Your report on our survey into how health authorities use the funding they receive for HIV prevention has helped further the debate about the quality and level of HIV prevention services ('AIDS trust attacks HAs in spending row', 25 January).

Our survey 'Are health authorities failing gay men?' found a wide variation in the proportion of expenditure allocated to prevention services aimed specifically at gay men - with some authorities spending worryingly little.
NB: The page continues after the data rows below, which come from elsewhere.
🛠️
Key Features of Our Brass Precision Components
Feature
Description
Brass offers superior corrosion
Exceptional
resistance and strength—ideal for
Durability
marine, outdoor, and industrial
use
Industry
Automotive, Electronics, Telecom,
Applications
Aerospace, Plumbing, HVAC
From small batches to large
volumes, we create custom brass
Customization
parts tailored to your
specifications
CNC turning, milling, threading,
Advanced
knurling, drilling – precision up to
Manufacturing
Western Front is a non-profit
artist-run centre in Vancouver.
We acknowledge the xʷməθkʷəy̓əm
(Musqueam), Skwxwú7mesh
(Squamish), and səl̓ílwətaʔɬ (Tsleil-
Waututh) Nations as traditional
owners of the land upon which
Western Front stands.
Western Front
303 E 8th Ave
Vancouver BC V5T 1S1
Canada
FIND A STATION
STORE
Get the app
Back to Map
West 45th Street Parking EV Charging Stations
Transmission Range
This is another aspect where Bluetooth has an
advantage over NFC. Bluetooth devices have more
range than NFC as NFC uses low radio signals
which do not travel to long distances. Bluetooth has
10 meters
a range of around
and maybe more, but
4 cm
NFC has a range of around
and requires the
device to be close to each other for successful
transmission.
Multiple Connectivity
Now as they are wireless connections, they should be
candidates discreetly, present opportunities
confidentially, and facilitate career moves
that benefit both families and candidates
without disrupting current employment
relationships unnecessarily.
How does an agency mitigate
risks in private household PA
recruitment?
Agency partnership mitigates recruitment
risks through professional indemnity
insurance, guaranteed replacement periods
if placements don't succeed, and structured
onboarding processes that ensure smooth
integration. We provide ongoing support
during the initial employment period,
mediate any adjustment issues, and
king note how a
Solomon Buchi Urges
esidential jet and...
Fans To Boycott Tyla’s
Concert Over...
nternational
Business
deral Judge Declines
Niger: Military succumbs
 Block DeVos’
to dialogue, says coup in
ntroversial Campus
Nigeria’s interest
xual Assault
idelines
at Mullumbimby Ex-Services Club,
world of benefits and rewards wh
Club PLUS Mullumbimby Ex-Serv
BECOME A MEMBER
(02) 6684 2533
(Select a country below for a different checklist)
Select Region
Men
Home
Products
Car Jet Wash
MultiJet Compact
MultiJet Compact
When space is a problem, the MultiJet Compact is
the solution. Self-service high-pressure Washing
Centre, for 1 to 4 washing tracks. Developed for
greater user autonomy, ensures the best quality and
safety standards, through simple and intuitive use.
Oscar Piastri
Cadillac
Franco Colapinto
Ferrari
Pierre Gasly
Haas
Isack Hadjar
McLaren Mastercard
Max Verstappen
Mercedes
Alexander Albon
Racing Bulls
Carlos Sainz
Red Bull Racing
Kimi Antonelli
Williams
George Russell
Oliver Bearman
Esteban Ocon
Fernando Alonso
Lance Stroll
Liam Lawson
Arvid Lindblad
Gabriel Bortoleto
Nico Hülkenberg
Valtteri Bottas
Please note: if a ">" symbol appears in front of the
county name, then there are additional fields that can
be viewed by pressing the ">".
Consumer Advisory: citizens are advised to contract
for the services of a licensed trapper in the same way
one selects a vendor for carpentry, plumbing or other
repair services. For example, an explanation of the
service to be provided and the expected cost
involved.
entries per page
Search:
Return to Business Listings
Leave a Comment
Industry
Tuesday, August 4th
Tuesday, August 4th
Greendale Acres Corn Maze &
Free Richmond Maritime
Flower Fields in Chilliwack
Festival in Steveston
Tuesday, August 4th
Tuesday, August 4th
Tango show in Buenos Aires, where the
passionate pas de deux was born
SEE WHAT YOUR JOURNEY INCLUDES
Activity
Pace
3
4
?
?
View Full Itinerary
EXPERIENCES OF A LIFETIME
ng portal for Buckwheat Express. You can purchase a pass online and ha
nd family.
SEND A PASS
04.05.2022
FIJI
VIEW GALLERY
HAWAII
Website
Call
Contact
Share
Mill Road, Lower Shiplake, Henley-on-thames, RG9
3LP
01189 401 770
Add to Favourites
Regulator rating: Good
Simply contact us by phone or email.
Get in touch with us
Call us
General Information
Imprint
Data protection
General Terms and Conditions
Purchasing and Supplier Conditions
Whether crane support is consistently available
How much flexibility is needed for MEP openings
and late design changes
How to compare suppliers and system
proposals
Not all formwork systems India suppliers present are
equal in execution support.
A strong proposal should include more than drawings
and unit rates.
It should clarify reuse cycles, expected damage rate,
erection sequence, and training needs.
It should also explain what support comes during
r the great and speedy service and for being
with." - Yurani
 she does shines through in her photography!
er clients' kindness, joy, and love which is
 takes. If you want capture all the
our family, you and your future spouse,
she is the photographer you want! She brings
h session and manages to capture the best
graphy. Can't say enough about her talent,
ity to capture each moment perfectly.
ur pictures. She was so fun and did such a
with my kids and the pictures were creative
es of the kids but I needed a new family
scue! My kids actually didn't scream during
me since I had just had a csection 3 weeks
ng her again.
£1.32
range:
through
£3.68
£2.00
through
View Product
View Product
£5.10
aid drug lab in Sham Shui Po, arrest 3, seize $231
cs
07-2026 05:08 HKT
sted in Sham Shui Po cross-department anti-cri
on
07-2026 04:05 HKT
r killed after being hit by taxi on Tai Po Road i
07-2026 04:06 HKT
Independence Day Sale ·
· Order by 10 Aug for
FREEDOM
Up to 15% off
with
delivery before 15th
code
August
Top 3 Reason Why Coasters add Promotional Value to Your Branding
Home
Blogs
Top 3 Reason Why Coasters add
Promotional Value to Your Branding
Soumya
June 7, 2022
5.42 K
This is despite the fact that gay men continue to account for the majority of new diagnoses in most areas.

Another major concern is that the current accounting system for HIV prevention budgets does not allow for scrutiny of how authorities - particularly those in London - are targeting African communities, the capital's second largest affected population.

We acknowledge that authorities who may have used HIV prevention funding for other health needs in the past may have difficulties in re-targeting it to those most affected.

For example, there is little new funding to go into non-HIV services which have historically been funded by HIV budgets.

However, we are concerned that inefficient targeting of resources may be leading to new HIV infections that could have been avoided, particularly among young gay men who have not been exposed to past prevention campaigns.

As well as the huge personal cost to the individuals concerned, this creates an extra burden for the NHS - not least the cost of funding new anti-HIV drug treatments.

The government's forthcoming national HIV strategy needs to set clear targets for how authorities use the resources they receive for HIV prevention, and it should improve the monitoring framework to ensure greater accountability.

In the mean time, we urgently need an announcement from the Department of Health on the HIV prevention allocations authorities are to receive for the 1999-2000 financial year. We cannot expect authorities to make effective long-term expenditure decisions if they are not given adequate planning time.